There was a very local, very strong storm here on Saturday. The wind direction changed rapidly several times. The winds were strong enough to knock over 5 trees on the property, split a couple more in half, and tore huge pieces off of all of the rest of them. The phone line to the house was ripped off the telephone pole, the telephone pole was broken, the pots on my front porch were thrown about 30 feet into the next field.

Here's the storm headed my way (I am standing behind the house). Does it look like a tornado to you?

The garden, flattened by winds, smashed by a huge tree branch, fence collapsed. Most of the plants were knocked over, uprooted, or squashed, but amazingly enough everything seems to be fairly OK after straightening it back out.

A couple of the trees that were snapped by the winds. The landlord had already come by with a chainsaw and removed the trees off of the telephone line.

Pickles!!!

I pickled cucumbers today! I used about 10 cucumbers to make 12 pint jars of pickles (not all of the jars are shown below).


I used a recipe from allrecipes.com for kosher dill pickles:
http://allrecipes.com/Recipe/Dill-Pickles/Detail.aspx

You are supposed to wait 8 weeks before opening the first jar!!! It might be hard to wait that long.

Pumpkin and cuke

I have one pumpkin right now. It's about the size of a magic 8 ball:


A nice shot of a cucumber on the vine:

Hornworm!!!

I found one giant tobacco hornworm chowing down on an Amish paste tomato plant on Saturday morning. It had already taken out 4-5 leaf stems.

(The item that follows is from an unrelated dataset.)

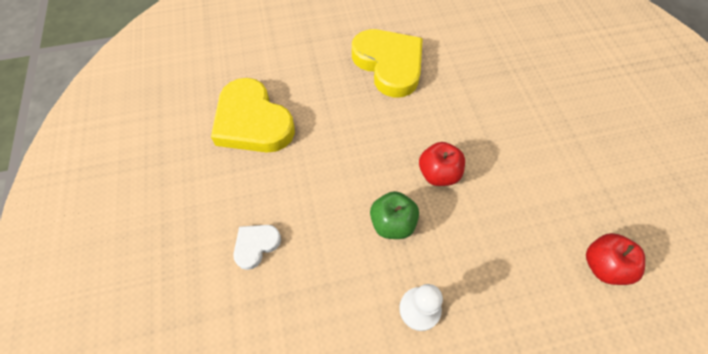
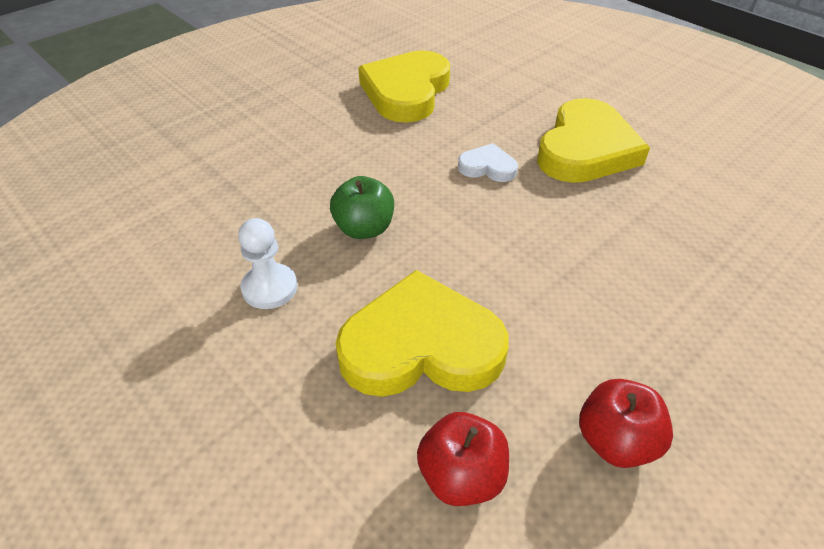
camera: 60 degrees right, 15 degrees down
(256, 245) = (270, 147): white heart -> white heart (487, 167)
(438, 174) = (465, 244): red apple -> red apple (615, 441)
(510, 240) = (421, 346): none -> yellow heart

Haven't seen any others since the storm.

Chickpeas

The chickpea experiment continues. This week I found that you should wait to pick the chickpea pods until they turn yellow. Green pods produce weird green peas when they are dried. Yellow pods produce pale tan peas like those found in cans or bags in the store. I am getting one pea per pod.
From left to right: a green chickpea, tan chickpea, a dried commercial chickpea from Walmart:

Here's a closeup of an open pod:

The chickpea pods are fuzzy and tough! They pop open like little balloons when you open them.

Cukes, zukes, tomatoes

Here's an update on veggies coming out of the garden:
Lots of cucumbers. I have about 4 times as many tomatoes now as shown in the picture. These are sweet 100's and a variety of Roma tomato called Amish paste tomato.